Doch die Stimme der Leidenschaft kann sehr laut sein. Ihr widerstehen kann hart sein, ihr nachzugeben die Erlösung. Und so beschloss Philipp Späti, ihr nachzugeben und Nägel mit Köpfen zu machen. Zumal seine Familie ihn dazu ermutigte, seinen Traum vom Vollzeitcarchauffeur nicht länger aufzuschieben. «Wenn alte Leute meinen, sie müssen sich im Alter verwirklichen, sollen sie das tun», lautete der Kommentar seiner jüngeren Tochter Aline. Ein wohlwollendes Kompliment – muss man wissen - aus dem Mund einer 15-Jährigen.

Fahren ist auch Ausgleich

Auch sein Team reagierte begeistert und ist sehr stolz, dass er ihnen diesen grossen Vertrauensbeweis entgegenbringt. In seiner Funktion als Carchauffeur kennen sie ihn bereits von verschiedenen Ausfahrten. Und ein Mitarbeiter gesteht: «Er ist ausgeglichener, wenn er ab und zu ans Steuer kann». Eine Mitarbeiterin aus der Buchhaltung hat allerdings auch Angst, dass es ihm zu gut gefallen könnte und er gar nicht mehr wiederkommt. «Die Gefahr besteht nicht, dafür liebe ich meinen Job viel zu sehr», schmunzelt Philipp Späti.
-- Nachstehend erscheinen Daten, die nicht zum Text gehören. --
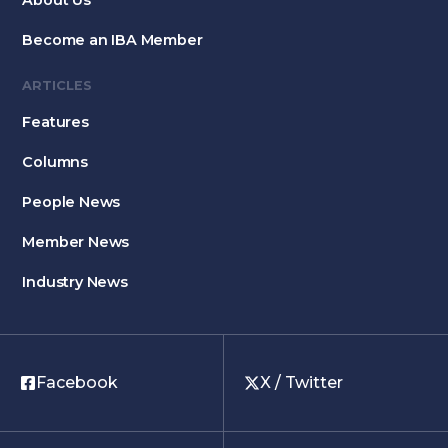
About Us
Become an IBA Member
ARTICLES
Features
Columns
People News
Member News
Industry News
Facebook
X / Twitter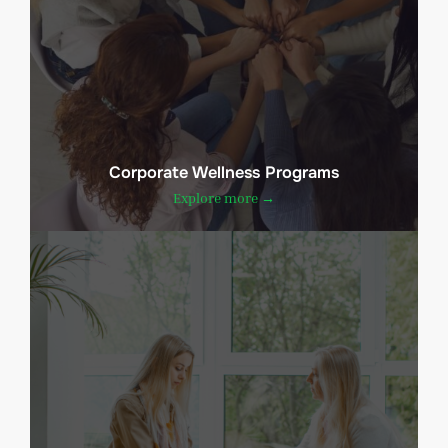
Corporate Wellness Programs
Explore more →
Am 14. April 2017 ist es nun soweit. Der Geschäftsführer nimmt sich eine Auszeit und wird für sechs Monate ausschliesslich als Carchauffeur von Schneider Reisen Langendorf unterwegs sein. Bis zum 14. Oktober wird er durch Europa touren, über Kulturen und Regionen erzählen, Antworten parat haben, Anlaufstelle für die Sorgen der Reisenden sein und auch mal improvisieren müssen.
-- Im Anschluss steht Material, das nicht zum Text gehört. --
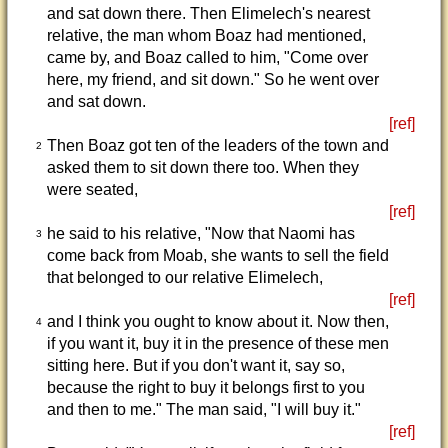
and sat down there. Then Elimelech's nearest
relative, the man whom Boaz had mentioned,
came by, and Boaz called to him, "Come over
here, my friend, and sit down." So he went over
and sat down.
[ref]
Then Boaz got ten of the leaders of the town and
2
asked them to sit down there too. When they
were seated,
[ref]
he said to his relative, "Now that Naomi has
3
come back from Moab, she wants to sell the field
that belonged to our relative Elimelech,
[ref]
and I think you ought to know about it. Now then,
4
if you want it, buy it in the presence of these men
sitting here. But if you don't want it, say so,
because the right to buy it belongs first to you
and then to me." The man said, "I will buy it."
[ref]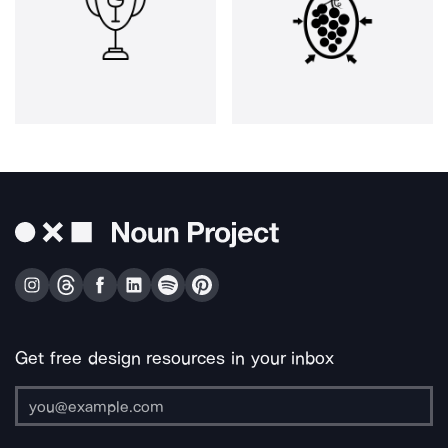
Get free design resources in your inbox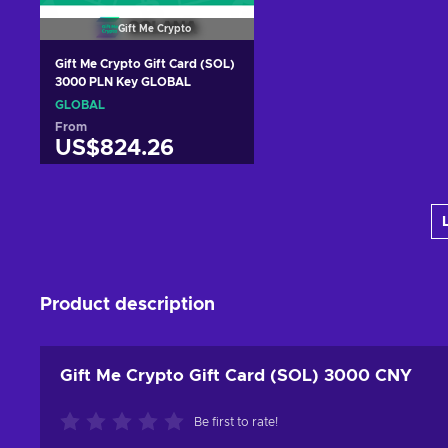
Gift Me Crypto
Gift Me Crypto Gift Card (SOL)
3000 PLN Key GLOBAL
GLOBAL
From
US$824.26
Add to cart
View offers
Product description
Gift Me Crypto Gift Card (SOL) 3000 CNY
Be first to rate!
Die Frage, auf welche Fahrt er sich am meisten freut, scheinen andere allerdings besser beantworten zu können: «Auf die letzte, wenn er wieder ins Geschäft kommen kann», so sein Stellvertreter Patrick Sutter. «Auf die Damenriege, mit der er schon seit Jahren fährt», weiss Ferdinand Schneider, Geschäftsführer von Schneider Reisen Langendorf und ab April sein neuer Chef. Und Philipp Späti selbst? «Ich bin gespannt auf die Länder, die ich noch nicht kenne, zum Beispiel Nordpolen. Aber ich mag vor allem Fahrten in den Süden, wegen dem Klima und dem guten Essen».